WORK INSTRUCTIONS: Copy out every line holding the string "Production" from the records below.

RECORDS:
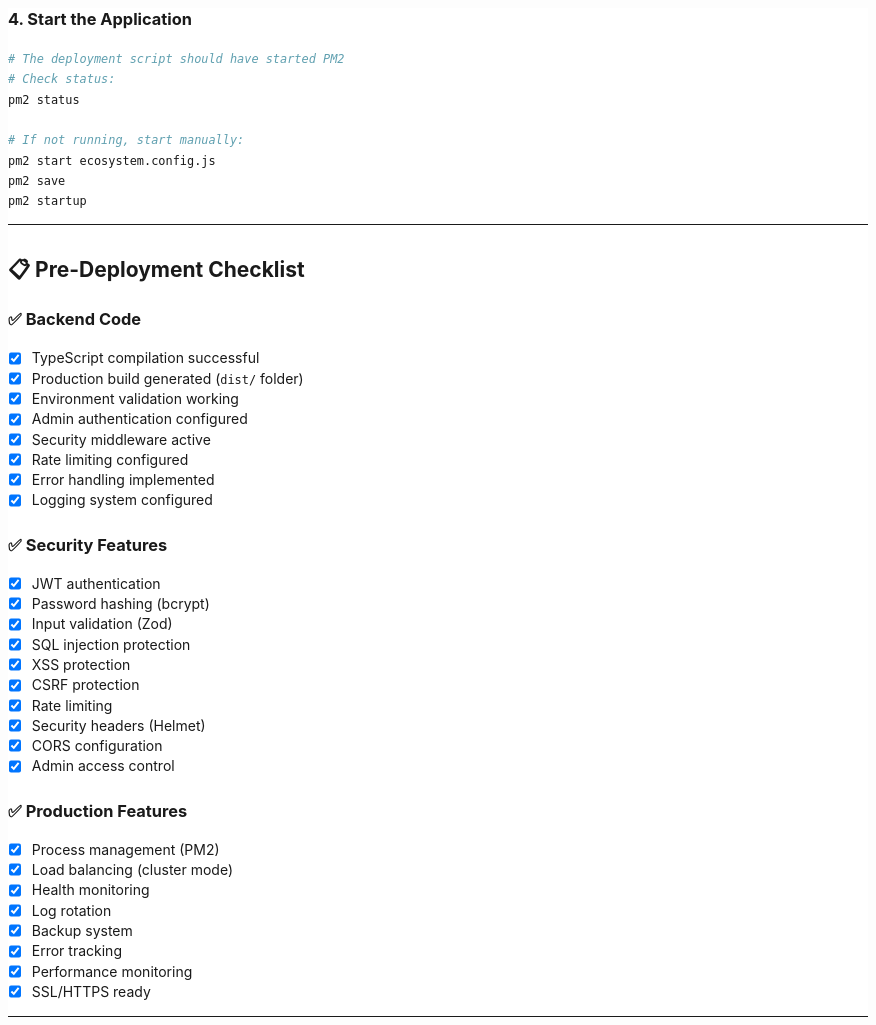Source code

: ### 4. Start the Application
```bash
# The deployment script should have started PM2
# Check status:
pm2 status

# If not running, start manually:
pm2 start ecosystem.config.js
pm2 save
pm2 startup
```

---

## 📋 Pre-Deployment Checklist

### ✅ Backend Code
- [x] TypeScript compilation successful
- [x] Production build generated (`dist/` folder)
- [x] Environment validation working
- [x] Admin authentication configured
- [x] Security middleware active
- [x] Rate limiting configured
- [x] Error handling implemented
- [x] Logging system configured

### ✅ Security Features
- [x] JWT authentication
- [x] Password hashing (bcrypt)
- [x] Input validation (Zod)
- [x] SQL injection protection
- [x] XSS protection
- [x] CSRF protection
- [x] Rate limiting
- [x] Security headers (Helmet)
- [x] CORS configuration
- [x] Admin access control

### ✅ Production Features
- [x] Process management (PM2)
- [x] Load balancing (cluster mode)
- [x] Health monitoring
- [x] Log rotation
- [x] Backup system
- [x] Error tracking
- [x] Performance monitoring
- [x] SSL/HTTPS ready

---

ANSWER FOR THE TASK:
- [x] Production build generated (`dist/` folder)
### ✅ Production Features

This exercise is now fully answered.